▶ WHAT YOU ARE ASKED TO DO:
Do the following statements agree with the Samoa travel text? For each, answer yes or no and quote the words from the text that decide it.
1. The flight to Apia departed from Sydney.
2. The family reached Apia in the afternoon.
3. The driver told the kids a legend about an eel that turns into a coconut tree.

▶ PROVIDED TEXT:
-----
The tiny South Pacific island nation of Western Samoa really is something else. I have seen a number of island nations in that region, from New Caledonia to Fiji and Vanuatu, but Samoa really stole my heart. The pace here seems to be different, and people and nature both seem to be in constant competition in terms of beauty and elegance.
We arrive in the capital of Apia one early morning after a 5-hour red-eye flight from Sydney with Virgin Samoa. The kids are understandably tired and moody, but our friendly driver greets us with a cooled coconut for a refreshing drink and wet towelettes. We settle in our seats of the mini van and leave the tiny airport parking lot behind that is still covered in darkness. The sun is yet to rise.
The driver is chatty and keen to explain to us and the kids the in’s and out’s of Samoa. He teaches the kids their first Samoan words, tells them the legend of the eel that turns into a coconut tree, and sings a traditional song. The kids are tired and their little bodies upset by the rude awakening but they listen attentively and enjoy the ride.
-----
Extracted records:
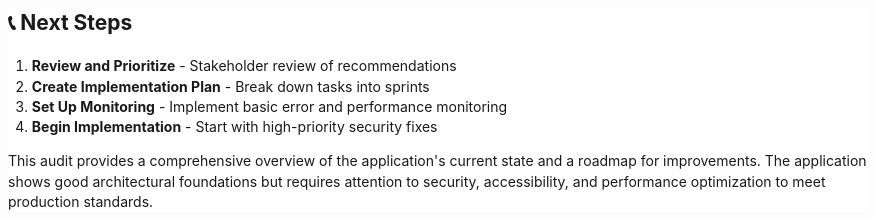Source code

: 
## 📞 Next Steps

1. **Review and Prioritize** - Stakeholder review of recommendations
2. **Create Implementation Plan** - Break down tasks into sprints
3. **Set Up Monitoring** - Implement basic error and performance monitoring
4. **Begin Implementation** - Start with high-priority security fixes

This audit provides a comprehensive overview of the application's current state and a roadmap for improvements. The application shows good architectural foundations but requires attention to security, accessibility, and performance optimization to meet production standards.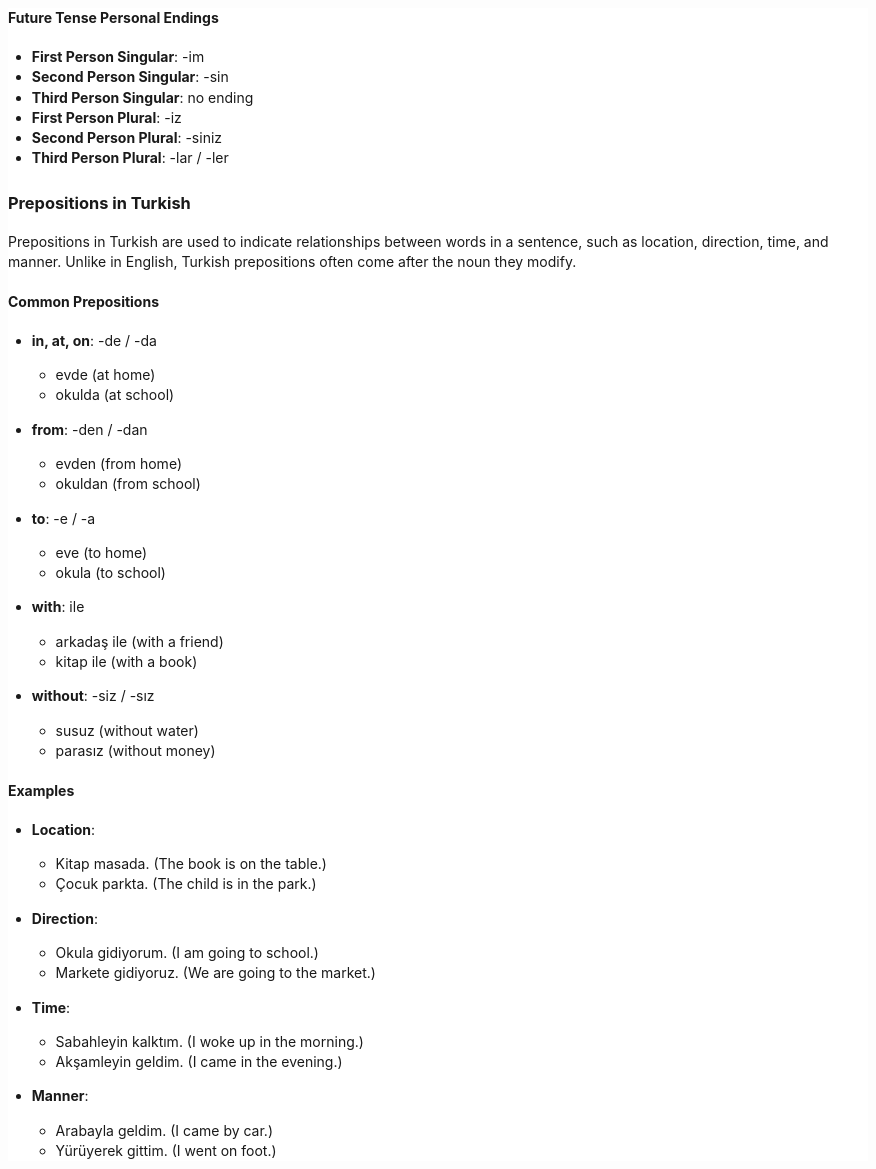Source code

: #### Future Tense Personal Endings

- **First Person Singular**: -im
- **Second Person Singular**: -sin
- **Third Person Singular**: no ending
- **First Person Plural**: -iz
- **Second Person Plural**: -siniz
- **Third Person Plural**: -lar / -ler

### Prepositions in Turkish

Prepositions in Turkish are used to indicate relationships between words in a sentence, such as location, direction, time, and manner. Unlike in English, Turkish prepositions often come after the noun they modify.

#### Common Prepositions

- **in, at, on**: -de / -da
    - evde (at home)
    - okulda (at school)

- **from**: -den / -dan
    - evden (from home)
    - okuldan (from school)

- **to**: -e / -a
    - eve (to home)
    - okula (to school)

- **with**: ile
    - arkadaş ile (with a friend)
    - kitap ile (with a book)

- **without**: -siz / -sız
    - susuz (without water)
    - parasız (without money)

#### Examples

- **Location**:
    - Kitap masada. (The book is on the table.)
    - Çocuk parkta. (The child is in the park.)

- **Direction**:
    - Okula gidiyorum. (I am going to school.)
    - Markete gidiyoruz. (We are going to the market.)

- **Time**:
    - Sabahleyin kalktım. (I woke up in the morning.)
    - Akşamleyin geldim. (I came in the evening.)

- **Manner**:
    - Arabayla geldim. (I came by car.)
    - Yürüyerek gittim. (I went on foot.)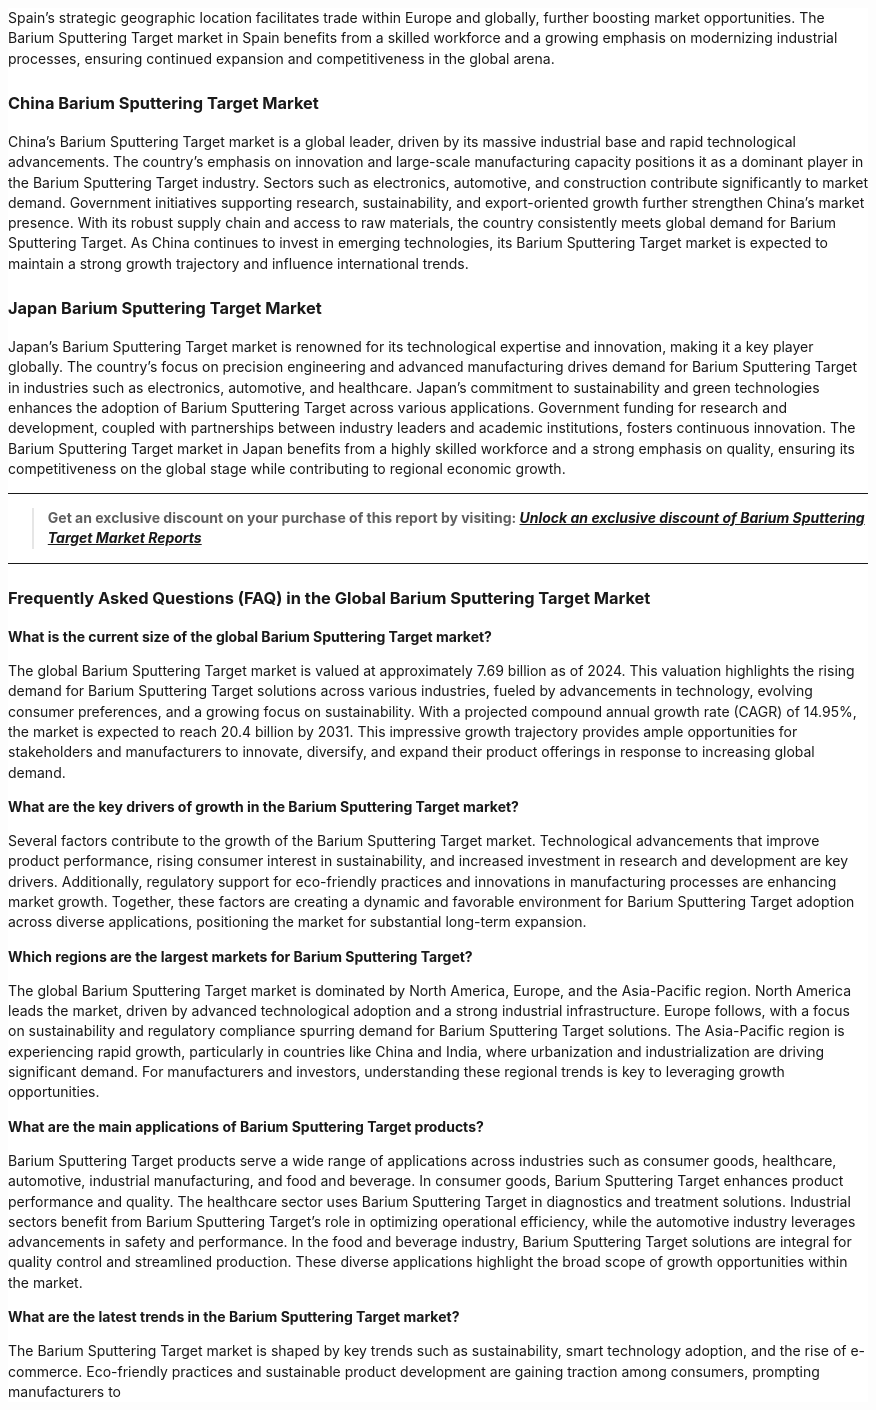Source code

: Spain&rsquo;s strategic geographic location facilitates trade within Europe and globally, further boosting market opportunities. The Barium Sputtering Target market in Spain benefits from a skilled workforce and a growing emphasis on modernizing industrial processes, ensuring continued expansion and competitiveness in the global arena.</p><h3>China Barium Sputtering Target Market</h3><p>China&rsquo;s Barium Sputtering Target market is a global leader, driven by its massive industrial base and rapid technological advancements. The country&rsquo;s emphasis on innovation and large-scale manufacturing capacity positions it as a dominant player in the Barium Sputtering Target industry. Sectors such as electronics, automotive, and construction contribute significantly to market demand. Government initiatives supporting research, sustainability, and export-oriented growth further strengthen China&rsquo;s market presence. With its robust supply chain and access to raw materials, the country consistently meets global demand for Barium Sputtering Target. As China continues to invest in emerging technologies, its Barium Sputtering Target market is expected to maintain a strong growth trajectory and influence international trends.</p><h3>Japan Barium Sputtering Target Market</h3><p>Japan&rsquo;s Barium Sputtering Target market is renowned for its technological expertise and innovation, making it a key player globally. The country&rsquo;s focus on precision engineering and advanced manufacturing drives demand for Barium Sputtering Target in industries such as electronics, automotive, and healthcare. Japan&rsquo;s commitment to sustainability and green technologies enhances the adoption of Barium Sputtering Target across various applications. Government funding for research and development, coupled with partnerships between industry leaders and academic institutions, fosters continuous innovation. The Barium Sputtering Target market in Japan benefits from a highly skilled workforce and a strong emphasis on quality, ensuring its competitiveness on the global stage while contributing to regional economic growth.</p><hr /><blockquote><p><strong>Get an exclusive discount on your purchase of this report by visiting: <em><a href="://marketresearchpulse.com/ask-for-discount/111093?utm_source=Github&amp;utm_medium=0111">Unlock an exclusive discount of Barium Sputtering Target Market Reports</a></em>&nbsp;</strong></p></blockquote><hr /><h3>Frequently Asked Questions (FAQ) in the Global Barium Sputtering Target Market</h3><p><strong>What is the current size of the global Barium Sputtering Target market?</strong></p><p>The global Barium Sputtering Target market is valued at approximately 7.69 billion as of 2024. This valuation highlights the rising demand for Barium Sputtering Target solutions across various industries, fueled by advancements in technology, evolving consumer preferences, and a growing focus on sustainability. With a projected compound annual growth rate (CAGR) of 14.95%, the market is expected to reach 20.4 billion by 2031. This impressive growth trajectory provides ample opportunities for stakeholders and manufacturers to innovate, diversify, and expand their product offerings in response to increasing global demand.</p><p><strong>What are the key drivers of growth in the Barium Sputtering Target market?</strong></p><p>Several factors contribute to the growth of the Barium Sputtering Target market. Technological advancements that improve product performance, rising consumer interest in sustainability, and increased investment in research and development are key drivers. Additionally, regulatory support for eco-friendly practices and innovations in manufacturing processes are enhancing market growth. Together, these factors are creating a dynamic and favorable environment for Barium Sputtering Target adoption across diverse applications, positioning the market for substantial long-term expansion.</p><p><strong>Which regions are the largest markets for Barium Sputtering Target?</strong></p><p>The global Barium Sputtering Target market is dominated by North America, Europe, and the Asia-Pacific region. North America leads the market, driven by advanced technological adoption and a strong industrial infrastructure. Europe follows, with a focus on sustainability and regulatory compliance spurring demand for Barium Sputtering Target solutions. The Asia-Pacific region is experiencing rapid growth, particularly in countries like China and India, where urbanization and industrialization are driving significant demand. For manufacturers and investors, understanding these regional trends is key to leveraging growth opportunities.</p><p><strong>What are the main applications of Barium Sputtering Target products?</strong></p><p>Barium Sputtering Target products serve a wide range of applications across industries such as consumer goods, healthcare, automotive, industrial manufacturing, and food and beverage. In consumer goods, Barium Sputtering Target enhances product performance and quality. The healthcare sector uses Barium Sputtering Target in diagnostics and treatment solutions. Industrial sectors benefit from Barium Sputtering Target&rsquo;s role in optimizing operational efficiency, while the automotive industry leverages advancements in safety and performance. In the food and beverage industry, Barium Sputtering Target solutions are integral for quality control and streamlined production. These diverse applications highlight the broad scope of growth opportunities within the market.</p><p><strong>What are the latest trends in the Barium Sputtering Target market?</strong></p><p>The Barium Sputtering Target market is shaped by key trends such as sustainability, smart technology adoption, and the rise of e-commerce. Eco-friendly practices and sustainable product development are gaining traction among consumers, prompting manufacturers to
-----
▶ EXERCISE RESULT:
1. Yes: "after a 5-hour red-eye flight from Sydney with Virgin Samoa"
2. No: "We arrive in the capital of Apia one early morning"
3. Yes: "tells them the legend of the eel that turns into a coconut tree"